_Page excerpt_.
PyTorch + GPU (mps) training

import torch
import mnist

device = torch.device("mps:0") if torch.backends.mps.is_available() else 'cpu'
print(f"Device: {device}")

# Load the data
train_images, train_labels, test_images, test_labels = map(
    torch.Tensor, [
        mnist.train_images(),
        mnist.train_labels(),
        mnist.test_images(),
        mnist.test_labels(),
    ]
)
# Flatten the images
train_labels, test_labels = train_labels.long(), test_labels.long()
train_images = torch.reshape(train_images, [train_images.shape[0],-1])
valid_images, test_images = test_images[:-10], test_images[-10:]
valid_labels, test_labels = test_labels[:-10], test_labels[-10:]
valid_images = torch.reshape(valid_images, [valid_images.shape[0],-1])

class torchMLP(torch.nn.Module):
    def __init__(
        self, 
        num_layers: int,
        input_dims: int, 
        hidden_dims: int,
        output_dims: int
    ):
        super().__init__()
        layer_sizes = [input_dims] + [hidden_dims] * num_layers + [output_dims]
        self.layers = self._make_layers(layer_sizes)
    
    def _make_layers(self, layer_sizes):
        layers = []
        for idim, odim in zip(layer_sizes[:-1], layer_sizes[1:]):
            layers += [
                            torch.nn.Linear(idim, odim), 
                            torch.nn.ReLU()
                       ]
        
        return torch.nn.Sequential(*layers[:-1])
    
    def __call__(self, x):
        return self.layers(x)

def loss_fn(model, X, y):
    # nn.losses.cross_entropy computes the loss between the logits and the target
    return torch.nn.CrossEntropyLoss()(model(X), y)

def eval_fn(model, X, y):
    return torch.mean((torch.argmax(model(X), axis=1) == y).float())

def batch_iterate(batch_size, X, y):
    perm = torch.randperm(y.size(0))
    for s in range(0, y.size(0), batch_size):
        ids = perm[s : s + batch_size]
        yield X[ids], y[ids]

# Load the model
model = torchMLP(num_layers=num_layers, 
            input_dims=train_images.shape[-1],
            hidden_dims=hidden_dim,
            output_dims=num_classes)
model.to(device)

# optimizer
optimizer = torch.optim.SGD(model.parameters(), lr=learning_rate)

_Supplied material_.
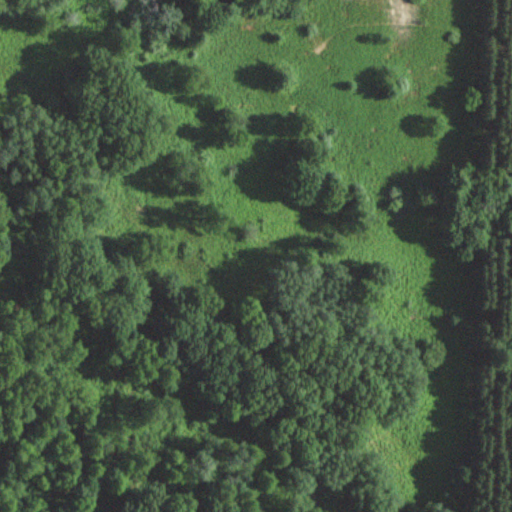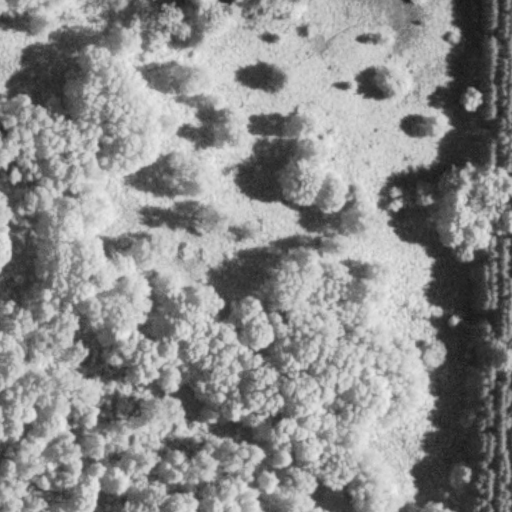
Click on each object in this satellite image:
road: (178, 300)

_Aim_. Return the stretch of the PyTorch training code from "layer_sizes = [input_dims]" through "return torch.nn.Sequential(*layers[:-1])", copied exactly. The material bears no relation to the PyTorch training code.

_Solution to this task_.
layer_sizes = [input_dims] + [hidden_dims] * num_layers + [output_dims]
        self.layers = self._make_layers(layer_sizes)
    
    def _make_layers(self, layer_sizes):
        layers = []
        for idim, odim in zip(layer_sizes[:-1], layer_sizes[1:]):
            layers += [
                            torch.nn.Linear(idim, odim), 
                            torch.nn.ReLU()
                       ]
        
        return torch.nn.Sequential(*layers[:-1])